In our new report, we hope to shed light on some of the key failures of trade and how neoliberalism has led to such a subversive system in the Alberta tar sands. NAFTA’s proportionality clause (article 605) and Investment chapter (chapter XI) have compromised Canadian sovereignty over natural resources and expanded corporations’ ability to influence laws resulting in large land acquisitions and the unmitigated extraction of Canadian natural resources by transnational corporations at the expense of human health and the environment. As the TTIP negotiations progress we need to ask ourselves, will the US and its new found energy reserves be another story of mismanagement driven by globalization?
An increasing number of people are beginning to realize that the term “free trade” denotes an extension of corporate rights and profits at the expense of sovereignty, labor and the environment. The current free trade negotiations of the Trans-Atlantic Trade and Investment Partnership (TTIP), Trans-Pacific Partnership (TPP) and Comprehensive Economic and Trade Agreement (CETA) are being negotiated behind closed doors. The opaqueness of government and corporation backroom dealings remove citizens from the conversation when it is these citizens who are subjected to the outcome of negotiations: affecting working standards, resource allocation and the environmental aftermath of reckless foreign direct investment. Yet we only get a glimpse of negotiating content through leaked documents. Transparency is necessary for democratic decision making. As citizens we need to know if it is our interests, or corporate interests being negotiated in these trade agreements. More than 20 years ago Ralph Nader wrote about NAFTA and General Agreement on Tariffs and Trade (GATT):
[W]ith citizens shut out of the process at every turn, it is no surprise that these trade agreements pose such a threat to the procedural gains of citizen movements in numerous countries in recent decades, to their potential to rein in multinational corporations, and to both Third World and industrialized countries’ ability to maintain control over their economies through some measure of feasible self-sufficiency. On procedural grounds alone, the authoritarian exclusion of citizen participation condemns the GATT and NAFTA operations. Are people to struggle for such rights as only to lose these rights in closed international negotiations dominated by corporate interests and their bureaucratic allies?

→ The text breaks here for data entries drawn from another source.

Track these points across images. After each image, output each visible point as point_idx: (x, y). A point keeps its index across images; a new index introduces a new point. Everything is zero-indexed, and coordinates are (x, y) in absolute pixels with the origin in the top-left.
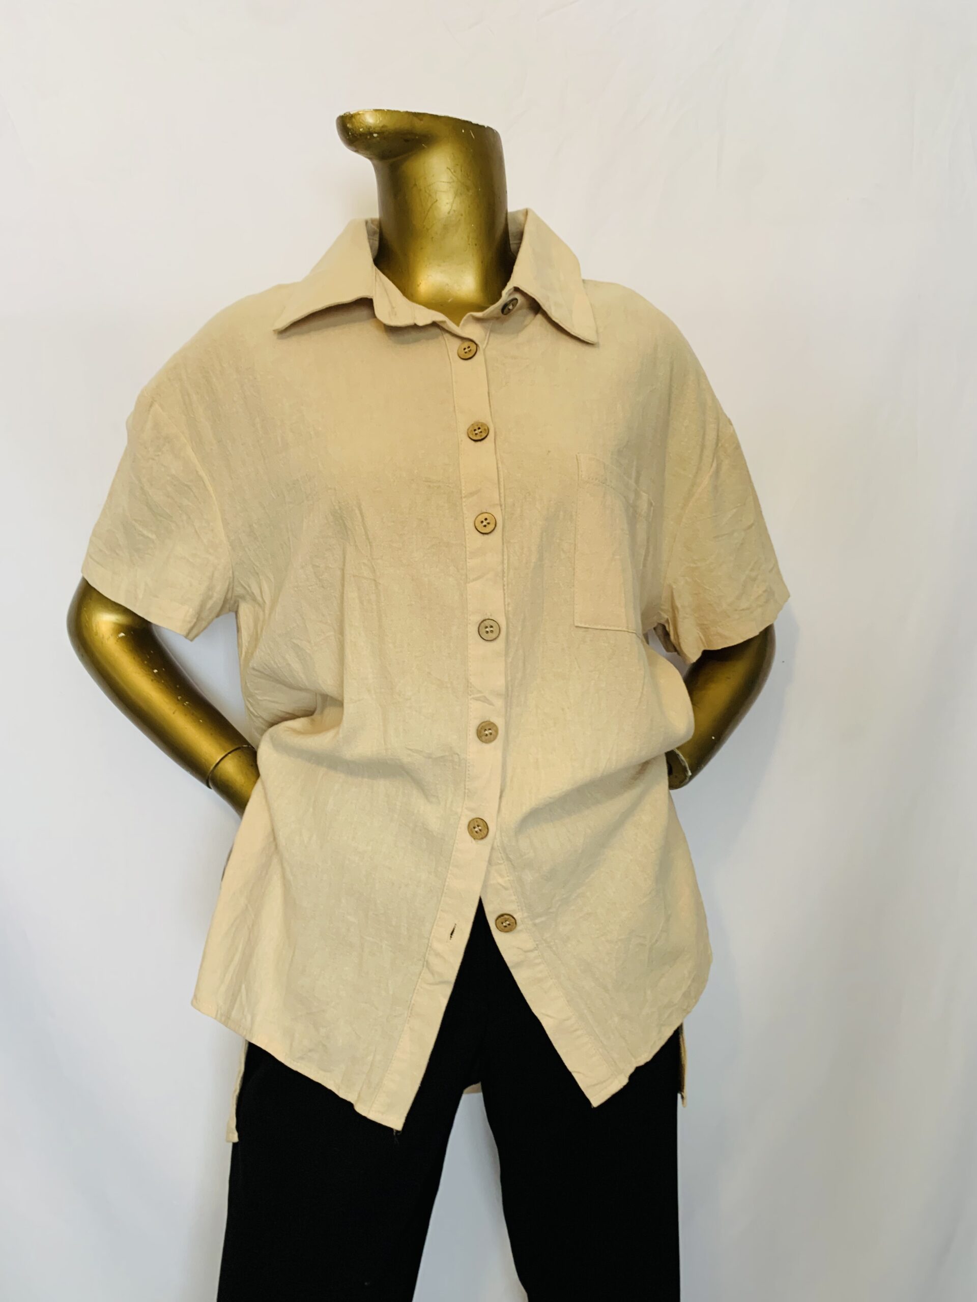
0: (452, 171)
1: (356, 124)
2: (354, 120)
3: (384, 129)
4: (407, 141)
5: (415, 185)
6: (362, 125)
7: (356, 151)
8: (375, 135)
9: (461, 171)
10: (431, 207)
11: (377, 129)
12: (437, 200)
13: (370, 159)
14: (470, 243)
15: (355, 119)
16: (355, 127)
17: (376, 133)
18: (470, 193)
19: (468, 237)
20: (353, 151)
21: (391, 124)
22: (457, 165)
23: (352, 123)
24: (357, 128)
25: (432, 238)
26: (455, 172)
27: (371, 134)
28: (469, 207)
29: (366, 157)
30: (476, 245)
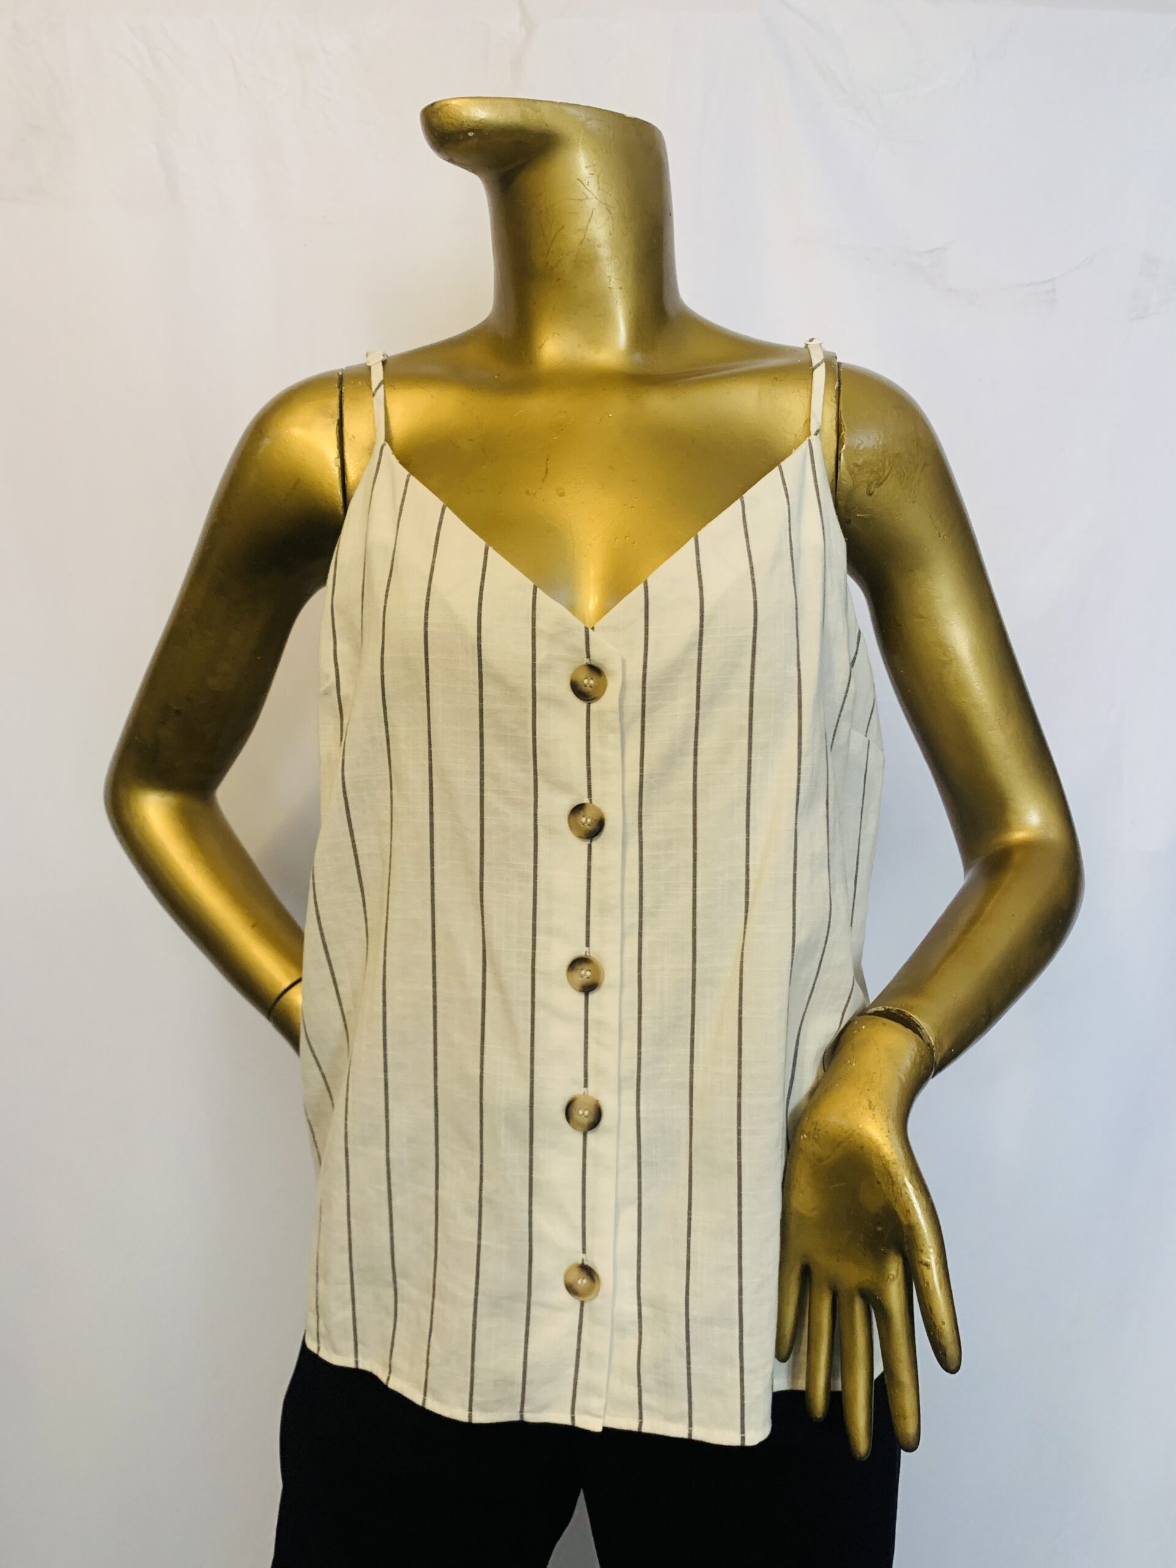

Nader’s statements are more relevant today than ever, and the stakes are even higher as we experience depleting natural resources, climate change, increasing economic inequality and economic instability. In the end, multinational corporations are interested in profit not the social and environmental externalities that affect everyone. In order to progress social standards we must demand the opening of trade negotiations to the public and oppose undemocratic mechanisms such as “fast track.”